Monday, Aug. 10, 1998
Zuck It To Me
By RICHARD SCHICKEL
Hurling, flatulence, jiggling breasts, the odd vibrator joke--all the elegant elements we've come to cherish in what is now, let's face it, the mainstream of American movie comedy--are present in BASEketball. So, of course, are the young TV masters of gross-out, South Park's Trey Parker and Matt Stone, being mentored through their major--all right, maybe we're stretching a point here--motion-picture debut by one of the genre's old masters, David Zucker, auteur of Airplane! and the Naked Gun epics.

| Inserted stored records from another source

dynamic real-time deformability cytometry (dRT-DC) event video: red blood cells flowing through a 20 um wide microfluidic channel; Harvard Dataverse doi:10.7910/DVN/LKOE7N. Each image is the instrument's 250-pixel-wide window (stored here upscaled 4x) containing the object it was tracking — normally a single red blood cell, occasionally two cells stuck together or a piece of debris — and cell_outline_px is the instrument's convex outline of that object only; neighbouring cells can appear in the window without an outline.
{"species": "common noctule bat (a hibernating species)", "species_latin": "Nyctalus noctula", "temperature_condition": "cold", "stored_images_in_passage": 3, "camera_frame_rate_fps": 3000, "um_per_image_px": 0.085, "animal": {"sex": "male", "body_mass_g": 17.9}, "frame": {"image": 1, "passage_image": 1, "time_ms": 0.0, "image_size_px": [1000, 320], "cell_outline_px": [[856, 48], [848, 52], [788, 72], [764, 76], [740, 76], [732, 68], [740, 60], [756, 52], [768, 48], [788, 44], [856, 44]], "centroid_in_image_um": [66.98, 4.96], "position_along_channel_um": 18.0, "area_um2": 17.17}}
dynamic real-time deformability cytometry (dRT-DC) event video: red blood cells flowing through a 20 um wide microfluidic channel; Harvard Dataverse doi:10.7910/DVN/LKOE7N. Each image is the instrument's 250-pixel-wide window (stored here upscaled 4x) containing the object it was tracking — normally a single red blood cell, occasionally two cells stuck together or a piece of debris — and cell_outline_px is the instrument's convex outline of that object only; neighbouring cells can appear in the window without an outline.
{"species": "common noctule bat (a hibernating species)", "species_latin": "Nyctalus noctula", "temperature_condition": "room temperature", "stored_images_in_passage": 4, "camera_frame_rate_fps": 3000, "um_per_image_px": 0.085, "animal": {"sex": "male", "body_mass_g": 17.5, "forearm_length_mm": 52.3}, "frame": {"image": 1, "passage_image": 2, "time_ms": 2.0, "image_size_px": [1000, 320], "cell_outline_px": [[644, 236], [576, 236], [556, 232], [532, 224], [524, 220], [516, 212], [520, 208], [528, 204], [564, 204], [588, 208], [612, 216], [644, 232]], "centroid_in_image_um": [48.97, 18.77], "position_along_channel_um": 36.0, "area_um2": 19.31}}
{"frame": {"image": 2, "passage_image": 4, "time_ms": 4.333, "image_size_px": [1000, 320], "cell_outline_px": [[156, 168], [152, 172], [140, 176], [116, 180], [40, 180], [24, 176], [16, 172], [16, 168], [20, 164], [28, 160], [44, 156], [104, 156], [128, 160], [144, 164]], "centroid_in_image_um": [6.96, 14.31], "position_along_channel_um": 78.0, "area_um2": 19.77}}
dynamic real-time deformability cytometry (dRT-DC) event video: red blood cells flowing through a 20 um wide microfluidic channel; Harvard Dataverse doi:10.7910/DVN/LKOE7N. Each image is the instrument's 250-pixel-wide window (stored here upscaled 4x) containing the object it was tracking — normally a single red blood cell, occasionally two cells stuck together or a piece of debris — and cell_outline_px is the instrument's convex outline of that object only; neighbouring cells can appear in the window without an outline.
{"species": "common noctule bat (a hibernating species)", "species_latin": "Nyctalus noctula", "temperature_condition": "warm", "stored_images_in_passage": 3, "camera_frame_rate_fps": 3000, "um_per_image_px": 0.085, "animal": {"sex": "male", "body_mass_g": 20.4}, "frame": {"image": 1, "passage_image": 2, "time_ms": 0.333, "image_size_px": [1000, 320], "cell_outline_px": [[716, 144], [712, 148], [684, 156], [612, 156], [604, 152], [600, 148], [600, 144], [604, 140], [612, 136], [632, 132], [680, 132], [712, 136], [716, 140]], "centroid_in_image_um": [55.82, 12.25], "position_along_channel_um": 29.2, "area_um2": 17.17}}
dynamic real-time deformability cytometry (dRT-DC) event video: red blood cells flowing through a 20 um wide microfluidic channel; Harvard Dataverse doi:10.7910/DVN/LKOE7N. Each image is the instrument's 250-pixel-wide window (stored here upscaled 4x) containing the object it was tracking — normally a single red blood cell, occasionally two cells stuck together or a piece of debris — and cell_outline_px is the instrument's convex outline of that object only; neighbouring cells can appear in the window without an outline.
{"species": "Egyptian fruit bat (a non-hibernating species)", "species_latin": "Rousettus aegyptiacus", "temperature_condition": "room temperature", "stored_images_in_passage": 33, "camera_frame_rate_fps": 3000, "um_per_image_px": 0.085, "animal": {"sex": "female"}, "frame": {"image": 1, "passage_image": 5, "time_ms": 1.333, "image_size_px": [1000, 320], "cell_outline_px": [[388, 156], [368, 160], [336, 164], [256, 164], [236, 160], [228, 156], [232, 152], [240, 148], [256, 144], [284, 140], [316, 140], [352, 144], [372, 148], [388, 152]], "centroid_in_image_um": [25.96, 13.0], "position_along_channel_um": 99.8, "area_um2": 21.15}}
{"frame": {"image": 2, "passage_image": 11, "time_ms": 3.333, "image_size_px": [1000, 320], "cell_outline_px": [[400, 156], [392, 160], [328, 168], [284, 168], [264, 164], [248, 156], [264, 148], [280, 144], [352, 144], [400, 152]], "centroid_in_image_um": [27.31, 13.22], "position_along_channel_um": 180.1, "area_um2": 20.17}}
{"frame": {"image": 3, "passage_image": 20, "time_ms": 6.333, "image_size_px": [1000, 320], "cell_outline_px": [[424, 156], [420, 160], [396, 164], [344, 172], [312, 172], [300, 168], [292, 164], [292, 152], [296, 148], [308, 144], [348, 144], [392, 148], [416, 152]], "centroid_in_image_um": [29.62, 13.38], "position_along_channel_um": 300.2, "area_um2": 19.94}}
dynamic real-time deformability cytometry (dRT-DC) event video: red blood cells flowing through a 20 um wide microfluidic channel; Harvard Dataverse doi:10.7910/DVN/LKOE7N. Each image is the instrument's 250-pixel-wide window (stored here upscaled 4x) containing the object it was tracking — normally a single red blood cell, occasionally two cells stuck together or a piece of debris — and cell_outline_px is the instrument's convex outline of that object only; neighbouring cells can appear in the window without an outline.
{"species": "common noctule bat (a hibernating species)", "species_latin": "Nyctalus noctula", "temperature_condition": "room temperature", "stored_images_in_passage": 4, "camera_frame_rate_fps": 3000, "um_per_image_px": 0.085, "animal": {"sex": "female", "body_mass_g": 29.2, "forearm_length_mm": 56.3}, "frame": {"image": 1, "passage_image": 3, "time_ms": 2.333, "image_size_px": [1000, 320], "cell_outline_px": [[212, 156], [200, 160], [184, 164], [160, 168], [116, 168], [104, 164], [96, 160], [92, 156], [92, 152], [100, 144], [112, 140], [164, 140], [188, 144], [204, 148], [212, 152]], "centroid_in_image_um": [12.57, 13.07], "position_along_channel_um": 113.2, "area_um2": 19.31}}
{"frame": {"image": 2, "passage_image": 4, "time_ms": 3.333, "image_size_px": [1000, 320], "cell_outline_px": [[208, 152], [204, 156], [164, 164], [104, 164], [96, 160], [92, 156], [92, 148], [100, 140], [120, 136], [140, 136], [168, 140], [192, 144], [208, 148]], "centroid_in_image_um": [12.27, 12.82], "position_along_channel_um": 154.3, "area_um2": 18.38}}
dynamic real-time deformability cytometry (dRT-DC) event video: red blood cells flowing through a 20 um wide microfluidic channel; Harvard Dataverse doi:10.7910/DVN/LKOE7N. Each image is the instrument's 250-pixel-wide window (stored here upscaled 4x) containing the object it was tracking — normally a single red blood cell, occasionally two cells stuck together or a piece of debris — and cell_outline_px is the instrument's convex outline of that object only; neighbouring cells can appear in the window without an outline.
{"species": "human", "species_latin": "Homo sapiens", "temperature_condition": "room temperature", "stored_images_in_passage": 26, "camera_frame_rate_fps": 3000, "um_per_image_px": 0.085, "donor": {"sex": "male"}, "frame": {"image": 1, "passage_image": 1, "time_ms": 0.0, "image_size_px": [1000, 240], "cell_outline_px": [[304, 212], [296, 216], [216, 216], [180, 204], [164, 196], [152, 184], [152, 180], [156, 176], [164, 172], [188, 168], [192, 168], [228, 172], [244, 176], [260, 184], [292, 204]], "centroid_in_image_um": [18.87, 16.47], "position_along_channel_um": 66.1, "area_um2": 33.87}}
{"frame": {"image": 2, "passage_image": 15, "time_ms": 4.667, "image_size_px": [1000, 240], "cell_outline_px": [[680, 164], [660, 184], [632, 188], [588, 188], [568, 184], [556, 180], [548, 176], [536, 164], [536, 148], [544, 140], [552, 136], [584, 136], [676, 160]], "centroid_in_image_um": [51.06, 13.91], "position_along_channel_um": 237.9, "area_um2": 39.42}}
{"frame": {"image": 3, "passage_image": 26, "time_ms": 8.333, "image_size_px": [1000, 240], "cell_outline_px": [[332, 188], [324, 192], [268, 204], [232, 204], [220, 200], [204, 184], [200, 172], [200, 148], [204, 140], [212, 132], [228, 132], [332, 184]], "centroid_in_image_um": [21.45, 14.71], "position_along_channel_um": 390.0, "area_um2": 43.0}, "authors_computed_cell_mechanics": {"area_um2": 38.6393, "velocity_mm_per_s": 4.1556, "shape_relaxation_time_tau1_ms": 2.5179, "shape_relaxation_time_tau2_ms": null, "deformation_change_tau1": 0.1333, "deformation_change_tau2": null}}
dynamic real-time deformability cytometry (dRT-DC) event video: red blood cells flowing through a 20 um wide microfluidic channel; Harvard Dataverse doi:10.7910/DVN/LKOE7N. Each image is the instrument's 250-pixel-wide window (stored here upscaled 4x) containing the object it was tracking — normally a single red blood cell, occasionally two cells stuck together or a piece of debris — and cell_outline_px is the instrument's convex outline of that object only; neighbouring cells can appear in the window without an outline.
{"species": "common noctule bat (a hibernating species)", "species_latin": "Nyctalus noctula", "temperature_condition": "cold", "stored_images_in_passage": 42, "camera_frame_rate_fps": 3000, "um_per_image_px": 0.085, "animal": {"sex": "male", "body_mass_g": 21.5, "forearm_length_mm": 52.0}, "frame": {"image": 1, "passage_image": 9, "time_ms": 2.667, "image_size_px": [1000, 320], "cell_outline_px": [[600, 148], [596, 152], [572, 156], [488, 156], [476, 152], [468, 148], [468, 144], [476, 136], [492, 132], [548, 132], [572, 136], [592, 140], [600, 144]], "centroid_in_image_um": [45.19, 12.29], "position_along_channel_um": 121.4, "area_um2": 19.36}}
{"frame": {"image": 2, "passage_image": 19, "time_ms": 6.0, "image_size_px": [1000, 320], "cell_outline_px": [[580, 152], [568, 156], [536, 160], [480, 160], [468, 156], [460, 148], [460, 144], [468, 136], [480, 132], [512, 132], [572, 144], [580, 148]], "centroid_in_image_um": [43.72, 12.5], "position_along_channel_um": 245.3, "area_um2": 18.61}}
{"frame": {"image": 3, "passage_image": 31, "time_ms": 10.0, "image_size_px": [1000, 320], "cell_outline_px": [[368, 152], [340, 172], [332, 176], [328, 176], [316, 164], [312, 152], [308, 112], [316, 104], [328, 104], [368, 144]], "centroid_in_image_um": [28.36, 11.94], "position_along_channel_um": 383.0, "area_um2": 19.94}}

So far, the news is good for the movie's core audience, the Clearasil crowd. The problem may be that Zucker, in his maturity--O.K., O.K., that's another stretch--has social satire on his mind. His target is big-time sports, and he casts Parker and Stone as purists, good-natured rather than transgressive, trying to protect the eponymous game they invented (it combines hoop shooting with baseball scoring) from commercialization when it moves from their driveway to professional arenas.
It's hard to imagine kids caring much about sports traditions being travestied in our time. Still, the director and his writing colleagues hit lots of right notes: franchise instability, hyping broadcasters, endless play-off seasons, even the exploitation of Third World children in the making of sporting goods. One team dresses its cheerleaders in dominatrix outfits. Subtle is not Zucker's middle name. But neither is stupid. If his comedy is more useful than youthful, let's count that as a sweet surprise, a minor blessing.